Chanel Debuts Bagel Bag, Much To The Shock Of Its Gluten-Free Clientele
The fashion industry has been more than a bit consumed with food lately. Moschino debuted a collection straight out of a McDonald's drive through, Anya Hindmarch designed a line of snack food–inspired accessories, and, Racked.com announces, Chanel just launched a bagel bag. Chanel began its cuisine obsession with a Fall 2014 couture supermarket, which contained the most mundane of essentials branded with Chanel's signature double-C's. But no one was prepared for Chanel's Bagel bag, which made its grand-society debut at the premiere of the Baz Luhrmann–directed Chanel's No. 5 The Film. Swinging from the delicate wrist of India Meneuz, the Bagel bag featured a sesame seed-riddled outer layer sandwiching a thick helping of schmear.
Typically, I would be delighted by such a witty, insouciant accessory, but Chanel designer Karl Lagerfeld's words of dubious wisdom regarding spending money on clothing, not food, rung in my ears as I gazed at the purse. This is a designer who once related to Telegraph that he "lost weight to become a good clotheshorse." Is Lagerfeld finally laying down his arms in the battle against food? By any strict dieter's definition, a bagel and cream cheese is the holy grail of cheat foods, and now the prohibited substance has been made into an accessory worn by the slimmest of models.
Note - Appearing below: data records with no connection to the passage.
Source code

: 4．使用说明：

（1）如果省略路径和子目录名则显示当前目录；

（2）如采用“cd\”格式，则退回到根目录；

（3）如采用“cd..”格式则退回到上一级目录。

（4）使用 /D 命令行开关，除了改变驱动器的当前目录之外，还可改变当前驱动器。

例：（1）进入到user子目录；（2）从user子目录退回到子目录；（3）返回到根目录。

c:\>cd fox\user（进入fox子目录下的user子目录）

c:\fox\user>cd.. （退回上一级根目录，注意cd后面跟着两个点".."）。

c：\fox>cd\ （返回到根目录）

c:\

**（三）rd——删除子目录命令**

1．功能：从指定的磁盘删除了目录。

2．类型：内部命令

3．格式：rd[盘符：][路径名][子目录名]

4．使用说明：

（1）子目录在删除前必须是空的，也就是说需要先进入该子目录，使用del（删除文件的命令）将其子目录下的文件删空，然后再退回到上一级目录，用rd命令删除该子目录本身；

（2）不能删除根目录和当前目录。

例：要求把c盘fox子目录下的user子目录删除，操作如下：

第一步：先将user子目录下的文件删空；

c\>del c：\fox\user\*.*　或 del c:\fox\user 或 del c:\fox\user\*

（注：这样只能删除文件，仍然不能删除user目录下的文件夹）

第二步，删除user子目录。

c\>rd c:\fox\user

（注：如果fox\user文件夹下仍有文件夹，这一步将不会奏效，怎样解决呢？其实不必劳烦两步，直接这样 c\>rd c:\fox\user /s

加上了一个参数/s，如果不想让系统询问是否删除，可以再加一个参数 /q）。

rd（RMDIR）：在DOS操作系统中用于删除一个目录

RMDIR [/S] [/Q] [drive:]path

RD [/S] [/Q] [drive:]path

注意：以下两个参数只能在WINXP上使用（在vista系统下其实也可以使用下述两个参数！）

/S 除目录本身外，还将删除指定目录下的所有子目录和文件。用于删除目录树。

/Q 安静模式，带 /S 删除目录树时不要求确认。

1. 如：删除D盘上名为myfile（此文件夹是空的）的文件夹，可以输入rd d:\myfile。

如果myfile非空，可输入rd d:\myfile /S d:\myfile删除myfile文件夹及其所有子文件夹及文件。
In any case, the Bagel bag is poised to be the fashion crowd's latest must-have accessory, so prepare yourself for hunger pangs each time you scroll through your favorite street-style blogs.
UPDATE: The enigma of the bagel bag has been solved. Though India Meneuz added a Chanel charm to the now-notorious bagel bag, it was in fact designed by New York City-based artist Chloe Wise. The Concordia University-educated Wise in fact favors all kinds of food in her mixed-media art, from a simple baguette to Dominos Pizza, and the frenzy-inducing bagel bag is in fact a witty piece entitled Bagel No. 5. If the notoriety of Bagel No. 5 is any indication, Wise's work may be headed into a new stratosphere of critical—and sartorial—recognition.